Compito assegnato 1
Ricopi dall'elenco le righe comprese tra quella contenente "pose: elev=325.3 azim=240.0" e quella contenente "Dot at: occluded", entrambe incluse, tralasciando le immagini.
::: Brano riportato
Ma la demo quando la fanno uscire? solito anticipo di ventordici mesi? quindi tra tipo 2-3 gg online la prima delle 8-9 che sforneranno.


----------



## Z A Z A' (13 Giugno 2013)

juventino ha scritto:


> La mia paura con FIFA e di trovarmi a spendere 70 euro per lo stesso gioco dell'anno prima (cosa che è successa con FIFA 13).



Dipende dalla console su cui lo giocherai.Chi lo ha provato sulla next gen dice che le meccaniche sono molto diverse,mentre per le vecchie console si parla sostanzialmente di un semplice upgrade.


----------



## robs91 (13 Giugno 2013)

Giudizi molto positivi da quelli che lo hanno provato all' E3.Con il nuove motore grafico addio binari,nuove animazioni e fisica della palla decisamente migliorata, finalmente separata da quella dei calciatori.
Non so se lo prenderò( ormai giochi di calcio mi annoiano),vedremo la demo.


----------



## juventino (13 Giugno 2013)

Z A Z A' ha scritto:


> Dipende dalla console su cui lo giocherai.Chi lo ha provato sulla next gen dice che le meccaniche sono molto diverse,mentre per le vecchie console si parla sostanzialmente di un semplice upgrade.



Staremo a vedere. Alla fine nei giochi di calcio ciò che è decisivo è la demo, poco da fare.


----------



## Magnus_Marcus (14 Giugno 2013)

Mi sembra molto diverso, spero sia tutt'altra cosa rispetto alla vaccata di quest'anno anche perché un altro anno con quella busta di rifiuti organici di Fifa non me lo faccio


----------



## Butcher (14 Giugno 2013)

FIFA 14 sarà uguale al 13 su vecchia gen (come quando si ebbe il passaggio dalla 2 alla 3). PES ormai non è un gioco di calcio con quei robot.


----------



## Arsozzenal (14 Giugno 2013)

si ma i fumogeni accesi sugli spalti e le coreografie???
spettacolooooo!!!fifa da questo punto di vista dovrebbe un pò migliorare..il pubblico è piattissimo,commento inascoltabile


----------



## Stex (17 Giugno 2013)

i trailer non servono a nulla se nn fanno vedere il gameplay.


----------



## hiei87 (22 Giugno 2013)

Ho visto un video sul gameplay e mi è parso abbastanza imbarazzante....Mi sa che ci ritoccherà un altro anno senza un gioco di calcio fatto come si deve...


----------



## Lucocco Franfrescone (31 Luglio 2013)

Eurogamer lo ha testato

PES 2014 preview: Why I'll be making the switch back this year

Credo che il titolo dica tutto ....

Is it more realistic than FIFA, or previous versions? No. But I don't think realism is what matters here - people didn't love PES 5 and 6 because they were especially realistic. It's faster, it's slicker - it's simply more enjoyable. And it's not lacking in depth, either.
::::::
::: Dati forniti
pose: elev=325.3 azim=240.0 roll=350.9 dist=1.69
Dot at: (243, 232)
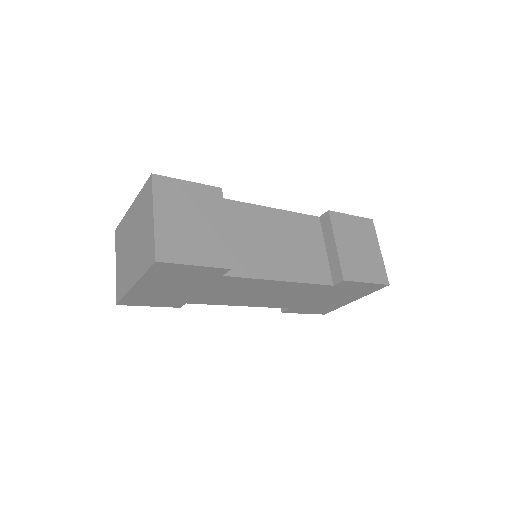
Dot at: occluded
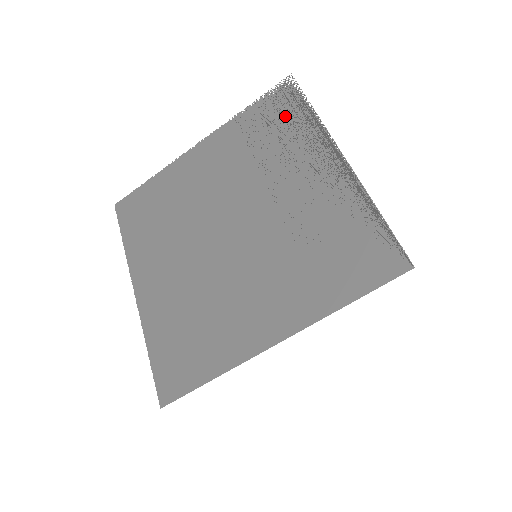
::::::
::: Dati forniti
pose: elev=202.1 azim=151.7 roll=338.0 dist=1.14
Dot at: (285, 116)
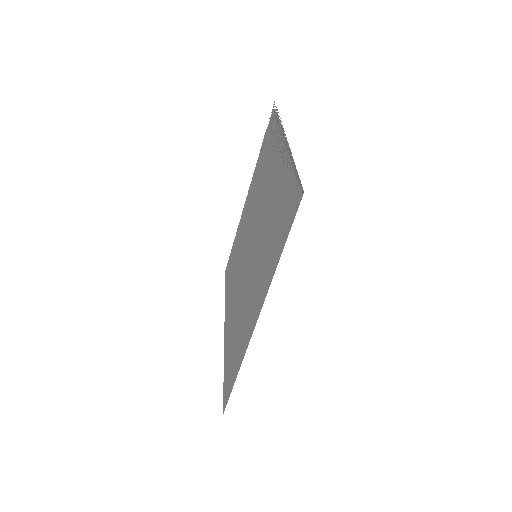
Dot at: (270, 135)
::::::
Compito assegnato 2
Riprenda la discussione sui giochi di calcio FIFA 14 e PES 2014 e la prosegua a partire dall'ultima frase presente.

Risposta finale 1
pose: elev=325.3 azim=240.0 roll=350.9 dist=1.69
Dot at: (243, 232)
Dot at: occluded

Risposta finale 2
----------



## Magnus_Marcus (31 Luglio 2013)

Lucocco Franfrescone ha scritto:


> Eurogamer lo ha testato
> 
> PES 2014 preview: Why I'll be making the switch back this year
> 
> ...


Ohhhhhhh   sembra uno che ne capisce, speriamo


----------



## DMZtheRockBear (31 Luglio 2013)

sembra migliorato,ma continuerò a prendere fifa per sicurezza


----------



## PippoInzaghi92 (31 Luglio 2013)

Una cosa buona è che sarà reinserita la modalità Campionato, dopo le lamentele dell'anno scorso...


----------



## Doctore (4 Agosto 2013)

Il panorama dei giochi di calcio rappresenta il parlamento italiano...Non esiste un alternativa valida


----------



## Splendidi Incisivi (4 Agosto 2013)

Bah, nei movimenti mi sembrano sempre molto legnosi.


----------



## Lucocco Franfrescone (12 Agosto 2013)

Le impressioni delle persone che lo hanno provato sono stra positive


----------



## Livestrong (12 Agosto 2013)

Aspetterò le recensioni, potrebbe essere il mio primo gioco in next gen


----------



## Lucocco Franfrescone (12 Agosto 2013)

Non uscirà per console next generation


----------



## Fabriman94 (12 Agosto 2013)

Infatti il gioco uscirà solo su PS3 (ovviamente parlando di console Sony) a differenza di Fifa 14 che uscirà anche su PS4.


----------



## PippoInzaghi92 (12 Agosto 2013)

Lucocco Franfrescone ha scritto:


> Le impressioni delle persone che lo hanno provato sono stra positive



Bene bene, io come al solito lo prenderò per PC.
Chissà tra quanti anni avremo la Premier licenziata e le nazionali con nomi reali


----------



## Livestrong (12 Agosto 2013)

Lucocco Franfrescone ha scritto:


> Non uscirà per console next generation



Azz... Bella roba


----------



## Lucocco Franfrescone (13 Agosto 2013)

Eurogamer: "è la più pura e raffinata espressione di questo sport, soprattutto in confronto al "danaroso" rivale".

Everyeye: "PES questa volta è pronto. Se Konami sarà in grado di imbroccare anche le ultime due o tre limature, e correggere qualche problema ancora grossolano, ne vedremo veramente delle belle. Noi siamo fiduciosi, quest'anno più che mai".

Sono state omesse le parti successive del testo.